Nebraska lawmakers passed a bill in 2017 that requires probation officers to use graduated response sanctions and incentives for juveniles who violate the terms of their probation. One goal of LB 8 is to prevent young people from being sent to detention for minor technical violations. The new law also added a requirement that, following a probation violation, a juvenile’s probation officer must be seeking revocation of probation before a county attorney can file a motion to do so.
In 2017, North Dakota lawmakers passed a suite of bills that aim to curb the state’s correctional costs, reform its probation and parole systems, and increase access to community-based behavioral health programs. SB 2015, HB 1041, and HB 1269 were the product of a justice reinvestment study authorized two years ago by the North Dakota Legislative Assembly. The CSG Justice Center assisted  state policymakers in this study by reviewing the factors behind North Dakota’s rising prison population.

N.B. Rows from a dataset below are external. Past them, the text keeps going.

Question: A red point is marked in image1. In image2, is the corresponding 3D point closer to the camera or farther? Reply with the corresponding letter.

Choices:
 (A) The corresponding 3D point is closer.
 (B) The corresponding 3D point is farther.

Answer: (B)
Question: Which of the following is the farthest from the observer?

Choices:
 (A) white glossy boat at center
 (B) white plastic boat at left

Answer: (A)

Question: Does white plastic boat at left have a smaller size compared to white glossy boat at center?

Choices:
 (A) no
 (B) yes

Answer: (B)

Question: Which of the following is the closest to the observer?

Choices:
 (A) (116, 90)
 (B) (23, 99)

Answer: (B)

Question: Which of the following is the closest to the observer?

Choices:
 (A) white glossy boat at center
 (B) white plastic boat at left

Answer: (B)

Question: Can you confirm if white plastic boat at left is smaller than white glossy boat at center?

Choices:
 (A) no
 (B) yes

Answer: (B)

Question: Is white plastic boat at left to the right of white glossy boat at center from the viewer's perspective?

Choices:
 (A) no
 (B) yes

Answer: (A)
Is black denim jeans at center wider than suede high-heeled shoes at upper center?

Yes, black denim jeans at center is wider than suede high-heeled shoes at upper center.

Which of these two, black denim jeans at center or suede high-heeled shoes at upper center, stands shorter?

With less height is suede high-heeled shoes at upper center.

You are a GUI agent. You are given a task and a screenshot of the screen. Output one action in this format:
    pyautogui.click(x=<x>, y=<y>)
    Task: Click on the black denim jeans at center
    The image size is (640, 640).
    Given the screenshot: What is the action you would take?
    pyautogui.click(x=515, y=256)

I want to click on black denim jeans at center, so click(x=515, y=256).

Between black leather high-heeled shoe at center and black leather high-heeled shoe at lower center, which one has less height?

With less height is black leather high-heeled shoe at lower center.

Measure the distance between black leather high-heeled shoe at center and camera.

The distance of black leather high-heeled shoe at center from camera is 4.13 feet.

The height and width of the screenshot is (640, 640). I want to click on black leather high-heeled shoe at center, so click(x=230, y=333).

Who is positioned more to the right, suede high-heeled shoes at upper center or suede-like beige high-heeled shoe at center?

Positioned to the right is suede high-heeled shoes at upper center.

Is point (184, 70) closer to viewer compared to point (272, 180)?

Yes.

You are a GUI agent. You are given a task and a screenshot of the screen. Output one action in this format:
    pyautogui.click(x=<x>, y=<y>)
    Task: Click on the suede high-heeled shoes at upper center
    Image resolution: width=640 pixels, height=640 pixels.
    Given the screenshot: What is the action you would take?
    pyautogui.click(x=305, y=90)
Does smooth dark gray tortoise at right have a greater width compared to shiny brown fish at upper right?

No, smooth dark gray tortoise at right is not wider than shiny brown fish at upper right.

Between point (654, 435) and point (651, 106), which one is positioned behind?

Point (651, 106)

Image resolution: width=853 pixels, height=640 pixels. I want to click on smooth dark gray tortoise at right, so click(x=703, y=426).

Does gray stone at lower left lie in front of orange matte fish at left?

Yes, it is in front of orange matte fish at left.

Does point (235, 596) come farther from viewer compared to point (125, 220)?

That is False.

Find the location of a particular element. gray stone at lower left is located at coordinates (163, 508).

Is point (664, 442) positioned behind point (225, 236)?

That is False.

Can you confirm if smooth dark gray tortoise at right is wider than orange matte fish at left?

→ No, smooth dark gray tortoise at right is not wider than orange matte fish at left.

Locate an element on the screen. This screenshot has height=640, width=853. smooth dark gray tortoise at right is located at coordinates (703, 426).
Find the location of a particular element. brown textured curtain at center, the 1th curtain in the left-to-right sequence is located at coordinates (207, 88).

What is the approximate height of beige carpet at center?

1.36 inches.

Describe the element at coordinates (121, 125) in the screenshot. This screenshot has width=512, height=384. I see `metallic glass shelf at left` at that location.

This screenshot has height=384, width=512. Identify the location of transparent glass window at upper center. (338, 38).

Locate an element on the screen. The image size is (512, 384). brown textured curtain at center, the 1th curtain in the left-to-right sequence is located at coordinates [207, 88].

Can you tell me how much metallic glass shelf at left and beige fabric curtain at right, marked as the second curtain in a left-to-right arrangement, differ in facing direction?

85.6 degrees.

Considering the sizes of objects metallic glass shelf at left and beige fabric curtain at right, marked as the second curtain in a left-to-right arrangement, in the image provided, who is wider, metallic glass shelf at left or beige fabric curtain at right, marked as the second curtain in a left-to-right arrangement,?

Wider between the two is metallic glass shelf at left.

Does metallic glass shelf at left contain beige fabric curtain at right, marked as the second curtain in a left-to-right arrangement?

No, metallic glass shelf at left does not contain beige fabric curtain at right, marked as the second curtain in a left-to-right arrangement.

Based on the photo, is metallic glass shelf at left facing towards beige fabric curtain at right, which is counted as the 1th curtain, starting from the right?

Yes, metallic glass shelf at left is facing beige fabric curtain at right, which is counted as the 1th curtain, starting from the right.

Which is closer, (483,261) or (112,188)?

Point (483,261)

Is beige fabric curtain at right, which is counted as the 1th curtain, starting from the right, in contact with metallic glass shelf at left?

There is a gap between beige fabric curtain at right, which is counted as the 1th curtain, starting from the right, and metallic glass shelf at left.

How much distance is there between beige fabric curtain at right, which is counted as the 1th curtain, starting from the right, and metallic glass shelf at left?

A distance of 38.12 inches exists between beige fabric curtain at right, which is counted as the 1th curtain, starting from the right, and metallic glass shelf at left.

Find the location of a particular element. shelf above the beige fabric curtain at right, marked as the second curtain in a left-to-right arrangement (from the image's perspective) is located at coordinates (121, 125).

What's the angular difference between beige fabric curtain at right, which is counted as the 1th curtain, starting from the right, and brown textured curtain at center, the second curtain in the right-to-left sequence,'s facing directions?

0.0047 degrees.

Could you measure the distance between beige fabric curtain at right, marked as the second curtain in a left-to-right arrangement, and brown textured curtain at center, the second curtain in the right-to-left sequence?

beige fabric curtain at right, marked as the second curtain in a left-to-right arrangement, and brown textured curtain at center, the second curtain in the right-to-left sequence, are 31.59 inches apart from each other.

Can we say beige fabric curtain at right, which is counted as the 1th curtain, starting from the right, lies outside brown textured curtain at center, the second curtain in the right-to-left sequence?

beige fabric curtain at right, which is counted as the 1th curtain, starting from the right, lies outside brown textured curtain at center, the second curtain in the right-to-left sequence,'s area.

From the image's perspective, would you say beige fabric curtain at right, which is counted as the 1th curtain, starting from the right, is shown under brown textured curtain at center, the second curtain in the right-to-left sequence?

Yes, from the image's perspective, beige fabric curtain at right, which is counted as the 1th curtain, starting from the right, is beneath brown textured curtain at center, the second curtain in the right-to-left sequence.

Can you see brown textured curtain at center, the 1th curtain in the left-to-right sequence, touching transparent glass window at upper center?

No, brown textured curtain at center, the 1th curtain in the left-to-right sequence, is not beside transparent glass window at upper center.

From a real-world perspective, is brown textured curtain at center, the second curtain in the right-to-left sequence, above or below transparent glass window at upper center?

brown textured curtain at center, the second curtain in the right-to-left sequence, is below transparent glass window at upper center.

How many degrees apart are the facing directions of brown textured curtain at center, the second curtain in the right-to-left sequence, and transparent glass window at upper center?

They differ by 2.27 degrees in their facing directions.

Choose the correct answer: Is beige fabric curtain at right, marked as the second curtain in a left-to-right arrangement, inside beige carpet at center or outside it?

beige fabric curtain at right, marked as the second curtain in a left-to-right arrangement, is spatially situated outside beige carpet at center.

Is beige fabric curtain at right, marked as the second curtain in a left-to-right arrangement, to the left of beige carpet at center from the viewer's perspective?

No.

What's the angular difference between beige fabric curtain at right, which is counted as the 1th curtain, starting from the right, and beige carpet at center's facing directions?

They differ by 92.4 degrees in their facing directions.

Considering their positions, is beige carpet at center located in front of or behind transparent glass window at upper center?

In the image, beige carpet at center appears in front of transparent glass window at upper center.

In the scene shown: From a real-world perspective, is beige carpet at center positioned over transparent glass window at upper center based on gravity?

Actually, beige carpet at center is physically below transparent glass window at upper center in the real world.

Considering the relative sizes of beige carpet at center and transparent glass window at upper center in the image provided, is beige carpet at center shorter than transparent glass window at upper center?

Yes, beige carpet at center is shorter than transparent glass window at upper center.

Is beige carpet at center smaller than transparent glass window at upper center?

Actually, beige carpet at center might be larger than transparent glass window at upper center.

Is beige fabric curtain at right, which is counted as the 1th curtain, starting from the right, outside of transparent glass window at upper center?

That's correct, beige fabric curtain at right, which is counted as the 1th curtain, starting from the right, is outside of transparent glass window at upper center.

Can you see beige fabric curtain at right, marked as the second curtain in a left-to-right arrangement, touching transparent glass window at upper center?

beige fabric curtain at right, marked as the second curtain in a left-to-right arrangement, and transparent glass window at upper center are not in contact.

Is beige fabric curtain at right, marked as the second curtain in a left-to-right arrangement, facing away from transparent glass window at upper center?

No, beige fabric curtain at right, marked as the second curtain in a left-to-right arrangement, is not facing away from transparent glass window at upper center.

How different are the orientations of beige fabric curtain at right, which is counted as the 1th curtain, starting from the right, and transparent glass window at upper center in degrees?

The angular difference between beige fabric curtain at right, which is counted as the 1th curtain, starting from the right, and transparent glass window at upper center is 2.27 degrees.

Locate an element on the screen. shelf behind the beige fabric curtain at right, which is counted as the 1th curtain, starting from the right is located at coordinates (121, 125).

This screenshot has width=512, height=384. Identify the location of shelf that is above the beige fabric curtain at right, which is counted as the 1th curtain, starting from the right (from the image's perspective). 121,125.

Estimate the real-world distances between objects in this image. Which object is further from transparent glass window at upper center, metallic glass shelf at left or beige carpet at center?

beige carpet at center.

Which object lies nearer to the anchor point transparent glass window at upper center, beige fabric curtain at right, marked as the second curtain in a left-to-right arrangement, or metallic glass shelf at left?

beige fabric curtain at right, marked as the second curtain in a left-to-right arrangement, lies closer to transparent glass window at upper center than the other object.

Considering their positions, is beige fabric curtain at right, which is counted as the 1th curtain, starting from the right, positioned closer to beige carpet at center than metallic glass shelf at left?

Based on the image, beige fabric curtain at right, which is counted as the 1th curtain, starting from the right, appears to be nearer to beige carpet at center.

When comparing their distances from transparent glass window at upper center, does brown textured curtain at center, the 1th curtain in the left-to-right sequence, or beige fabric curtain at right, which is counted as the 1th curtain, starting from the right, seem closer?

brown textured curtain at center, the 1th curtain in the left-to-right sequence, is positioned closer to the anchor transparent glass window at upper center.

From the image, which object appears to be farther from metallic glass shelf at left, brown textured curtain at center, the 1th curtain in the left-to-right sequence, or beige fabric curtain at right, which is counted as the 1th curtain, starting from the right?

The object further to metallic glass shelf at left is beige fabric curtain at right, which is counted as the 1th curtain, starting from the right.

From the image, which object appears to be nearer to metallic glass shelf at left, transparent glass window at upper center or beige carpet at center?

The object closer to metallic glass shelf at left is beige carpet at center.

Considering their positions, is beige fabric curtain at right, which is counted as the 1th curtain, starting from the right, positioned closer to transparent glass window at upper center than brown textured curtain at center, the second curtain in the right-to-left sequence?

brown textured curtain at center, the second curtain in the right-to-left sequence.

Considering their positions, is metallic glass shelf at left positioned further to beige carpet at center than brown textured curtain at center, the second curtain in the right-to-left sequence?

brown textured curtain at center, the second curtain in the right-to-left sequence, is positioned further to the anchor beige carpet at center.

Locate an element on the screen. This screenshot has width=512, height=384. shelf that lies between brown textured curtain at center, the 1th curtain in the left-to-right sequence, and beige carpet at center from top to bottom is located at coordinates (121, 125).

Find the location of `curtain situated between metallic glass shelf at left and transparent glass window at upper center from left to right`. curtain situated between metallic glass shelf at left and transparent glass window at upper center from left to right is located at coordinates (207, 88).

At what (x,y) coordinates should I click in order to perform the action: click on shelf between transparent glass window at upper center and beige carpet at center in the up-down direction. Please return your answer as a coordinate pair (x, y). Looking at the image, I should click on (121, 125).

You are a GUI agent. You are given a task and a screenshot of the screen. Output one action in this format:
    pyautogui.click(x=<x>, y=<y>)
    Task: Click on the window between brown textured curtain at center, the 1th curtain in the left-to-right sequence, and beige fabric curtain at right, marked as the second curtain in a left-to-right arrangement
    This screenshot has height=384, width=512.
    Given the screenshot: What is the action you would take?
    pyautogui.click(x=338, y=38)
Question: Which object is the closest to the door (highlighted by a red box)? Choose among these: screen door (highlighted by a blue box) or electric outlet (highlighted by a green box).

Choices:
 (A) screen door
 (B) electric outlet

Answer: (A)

In November 2017, Ohio’s Criminal Justice Reinvestment Committee held its first meeting, where The CSG Justice Center presented a study on recent criminal justice system trends and committee members discussed potential areas to explore over the course of the project. This bipartisan group of policymakers is focusing on new challenges in Ohio related to violent crime and opioid use, as well as persistent issues related to probation supervision, sentencing and prison costs.
Low-level drug offenders in South Dakota who undergo substance abuse treatment and successfully complete one year of probation or parole may be eligible for a reduced supervision sentence under legislation enacted in 2017. The goal of SB 117 is to address South Dakota’s methamphetamine problem and allow the state’s probation resources to be directed toward high-risk drug offenders.
Last summer, a federal judge in Wisconsin ordered the state’s Department of Corrections to make a series of changes at its juvenile facilities, including reducing the use of solitary confinement and pepper spray on inmates. In part, the injunction barred the state from placing youth in solitary confinement for minor infractions or nonviolent offenses and limited the maximum length of placement in solitary confinement to seven days.